前院長雑感(南の風)

健診模様(48)健康管理は自己責任か(後)(2019/04/10)

 勿論「自己責任論と弱者排除を振りかざす醜悪体質」などの批判もあることも事実である。朝日新聞デジタルで浜田陽太郎記者は次のように述べている。
「生活習慣病って冷たい言葉だよね。自己責任を過大に評価している。このニュアンスが独り歩きすると、麻生さんみたいな発言になっちゃう」。そう話すのは、首都圏で人工透析専門のクリニックを運営するベテラン医師です。
生活習慣病とされる病気の一つが糖尿病(2型)。これが原因で腎臓が働かなくなると、血液から老廃物を取り除くため透析治療を受けなければいけません。糖尿病を悪化させるのは、長時間労働しながら、安い外食に頼る人が目立つといいます。「目の前のことに精いっぱい、ギリギリの暮らしで健康のことなど考えられない人が多いんです。貧困病という側面がある」と話します。
社会の仕組みが健康に与える影響を研究している東大准教授の近藤尚己(こんどう・なおき)さんは、麻生さんが会見で述べた「(不健康が)生まれつきなら諦める」という言葉が気になったといいます。「不健康が生まれつきかどうかの線引きは難しい」からです。
「子どもの頃に置かれた厳しい環境が積み重なると、大人になってから不健康になるリスクが上がります。自分の努力ではどうしようもない事情は様々あるのに、今の状態だけで自己責任かどうか判断するのはよくないし、事実上不可能です」と近藤さんはいいます。
いま、霞が関の官庁で国の動きを取材していると、この「予防」や医療費の抑制をめぐって様々な新しい動きがあります。「メタボ健診」が導入された時のように、私たちの生活に影響する変化が起きるんじゃないか。今度はそれが気になって、モヤモヤが続くのです。
毎週送られてくる医学書院の医学界新聞(3296号)では、新たな健康観「未病」と医療~人生100年時代に期待される医師の生活処方箋~と題して、神奈川県の取り組みが紹介されている。
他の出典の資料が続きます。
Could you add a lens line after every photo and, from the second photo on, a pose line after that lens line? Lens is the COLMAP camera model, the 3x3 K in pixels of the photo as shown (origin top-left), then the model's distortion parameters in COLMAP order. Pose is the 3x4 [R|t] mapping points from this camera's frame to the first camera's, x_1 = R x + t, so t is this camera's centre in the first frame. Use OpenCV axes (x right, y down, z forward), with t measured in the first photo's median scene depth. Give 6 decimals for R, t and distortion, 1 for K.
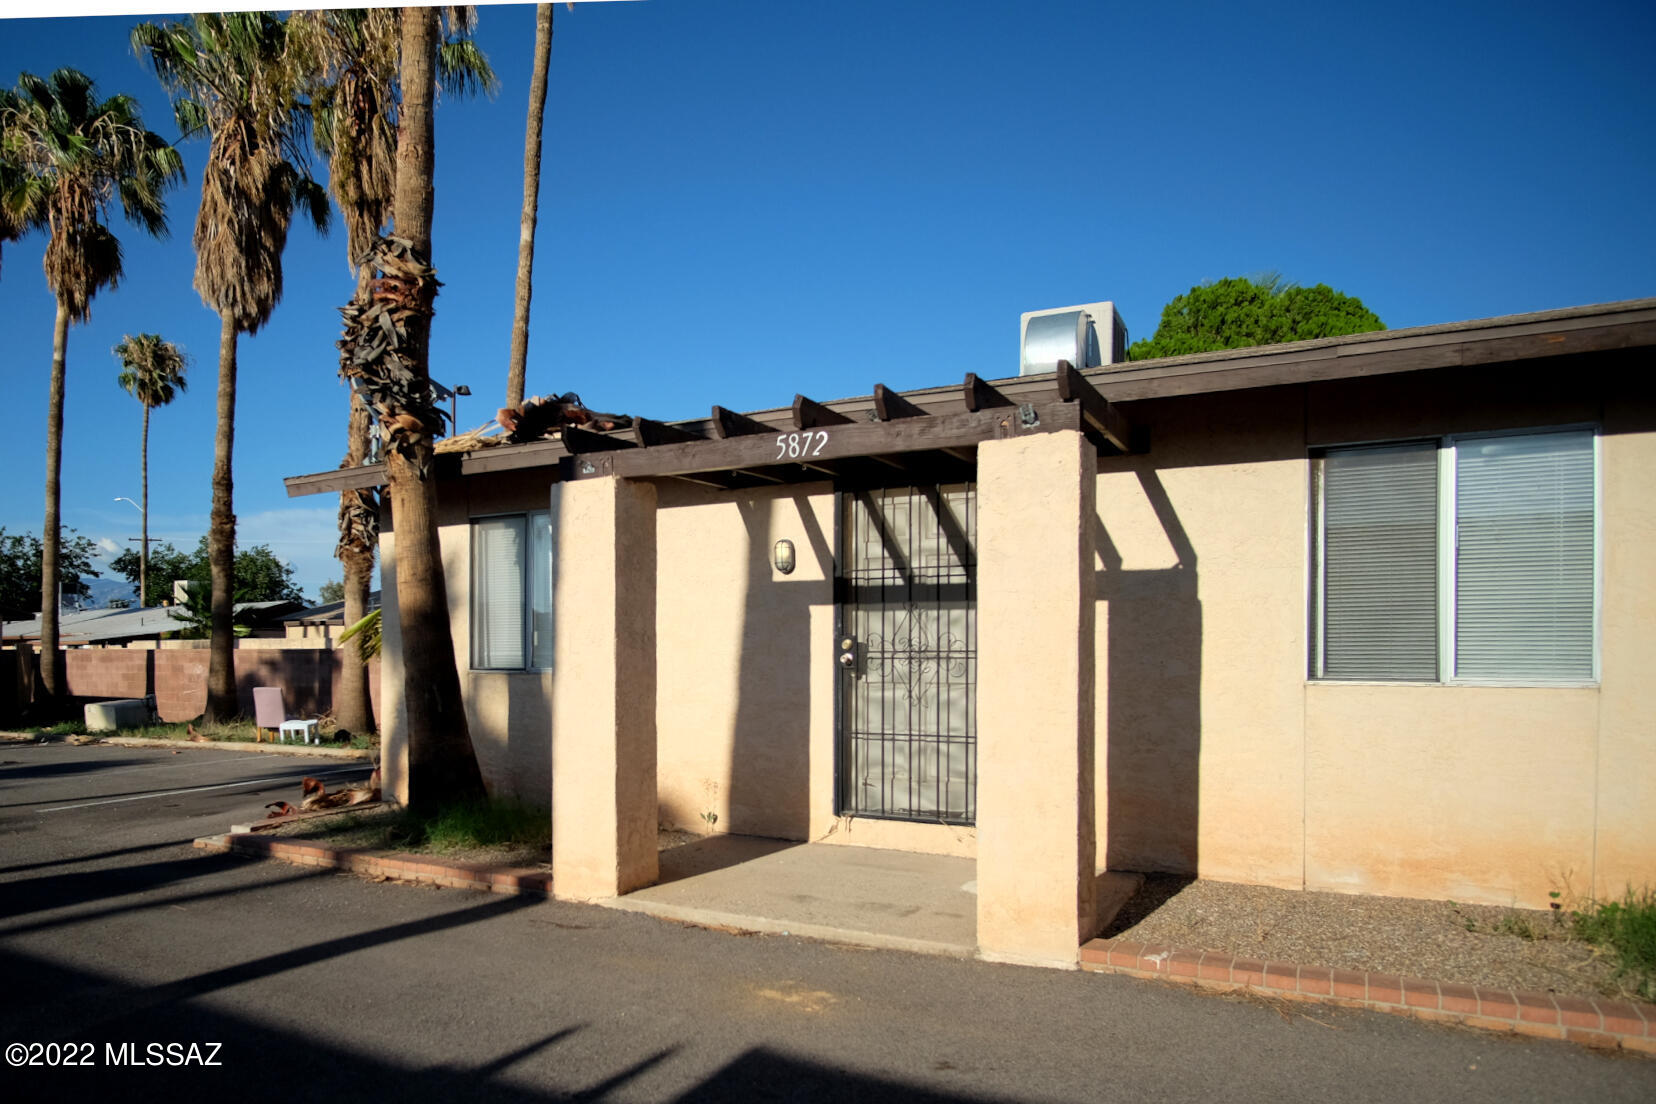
lens RADIAL K [[1062.3, 0, 826.1], [0, 1062.3, 658.7], [0, 0, 1]] dist [-0.030476, 0.005511]
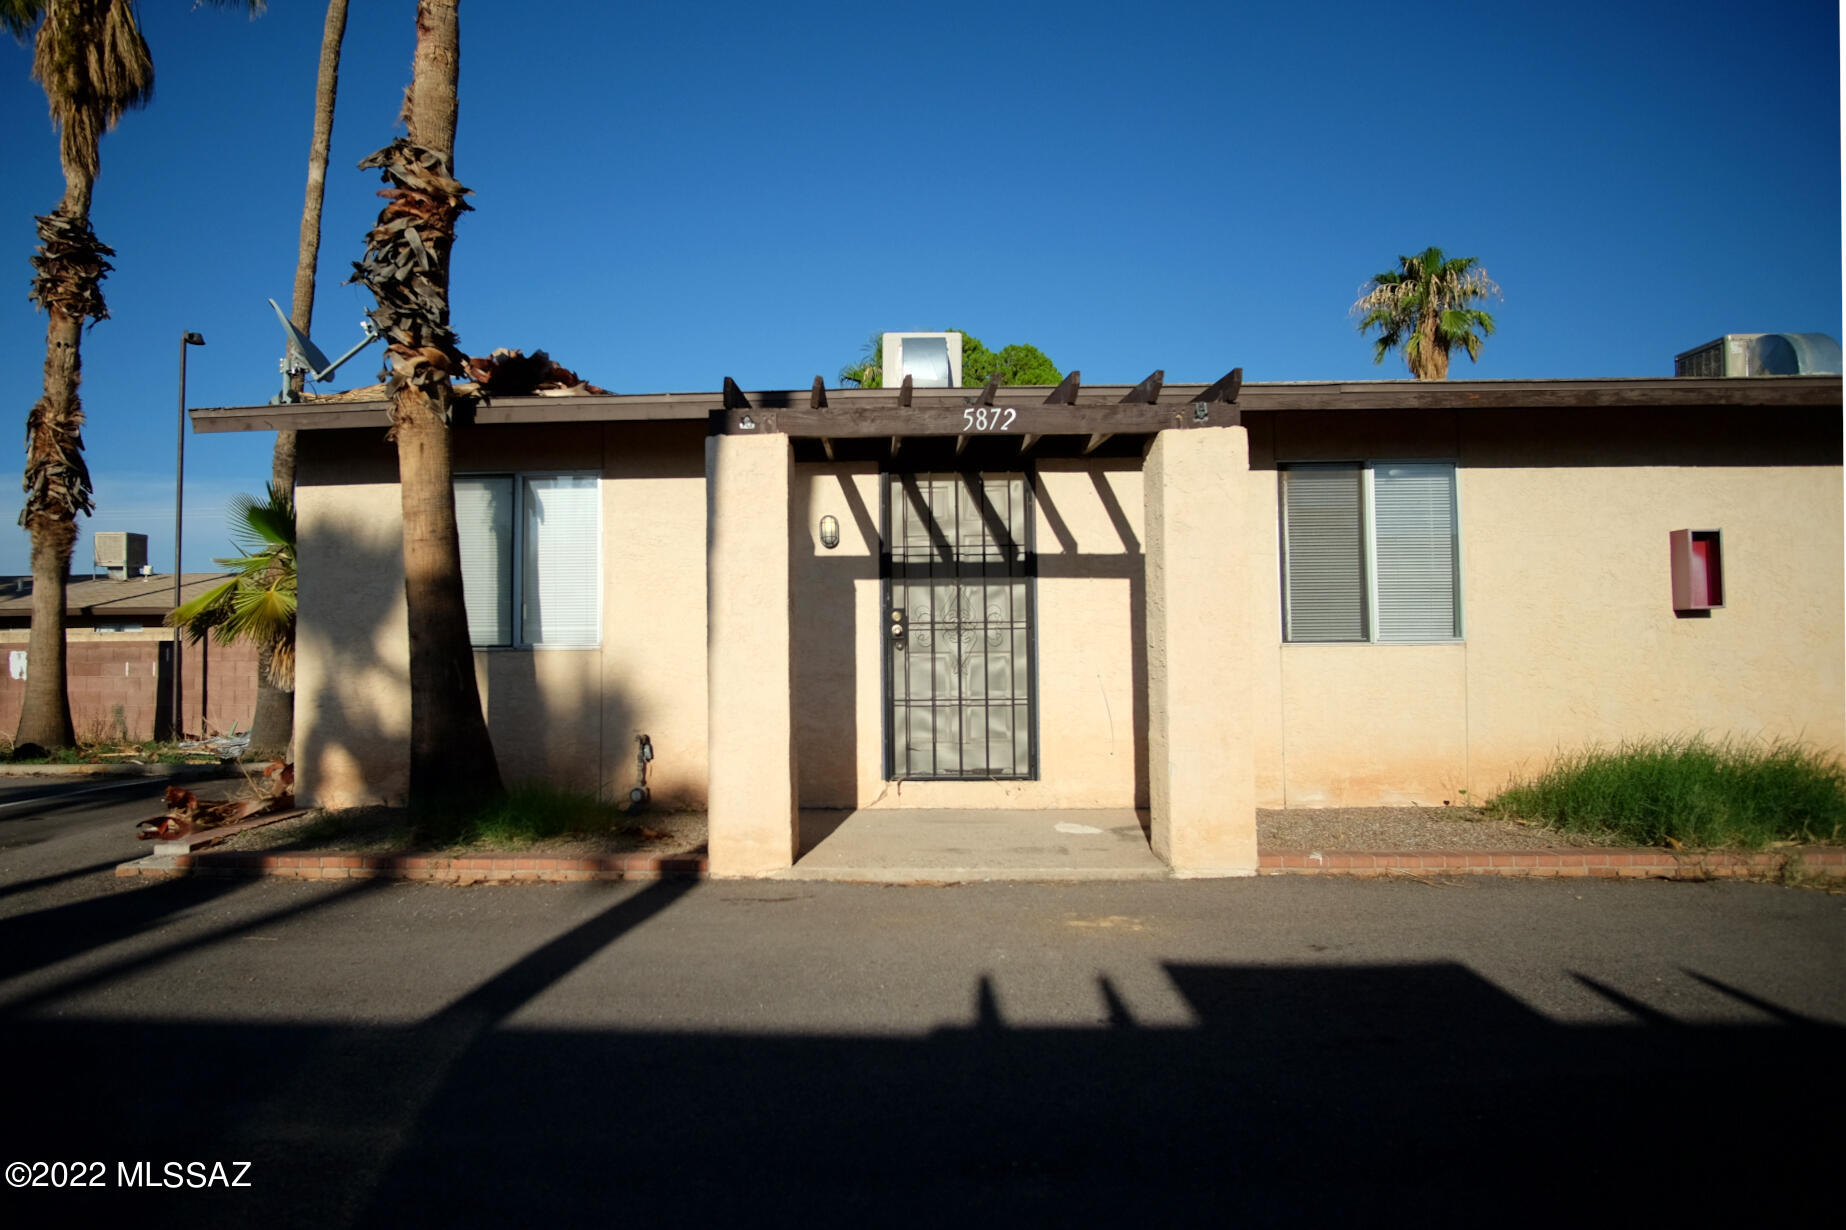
lens RADIAL K [[995.9, 0, 923.0], [0, 995.9, 615.0], [0, 0, 1]] dist [-0.032813, 0.008347]
pose [[0.893872, 0.010017, 0.448210, -0.400257], [0.013166, 0.998733, -0.048577, 0.033608], [-0.448128, 0.049323, 0.892608, 0.105217]]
この中で黒岩裕治知事は「未病コンセプトは、健康寿命延伸の切り札です。元は中医学の病気を発病する前から治すという意味の言葉を、現代の状況に合わせ健康と病気の間の連続的な変化ととらえ直しました。従来の医療は健康と病気を二元論でとらえるモデルだったと思います。それとは異なるグラデーションモデルの中に未病を位置づけました」と語っている。そして未病改善のカギは「食・運動・社会参加」と述べているが、まさにその通りだと思う。
なお生活習慣病については、偶然にも4月28日の私の担当分の「すいもあまいも」でも取り上げる予定である。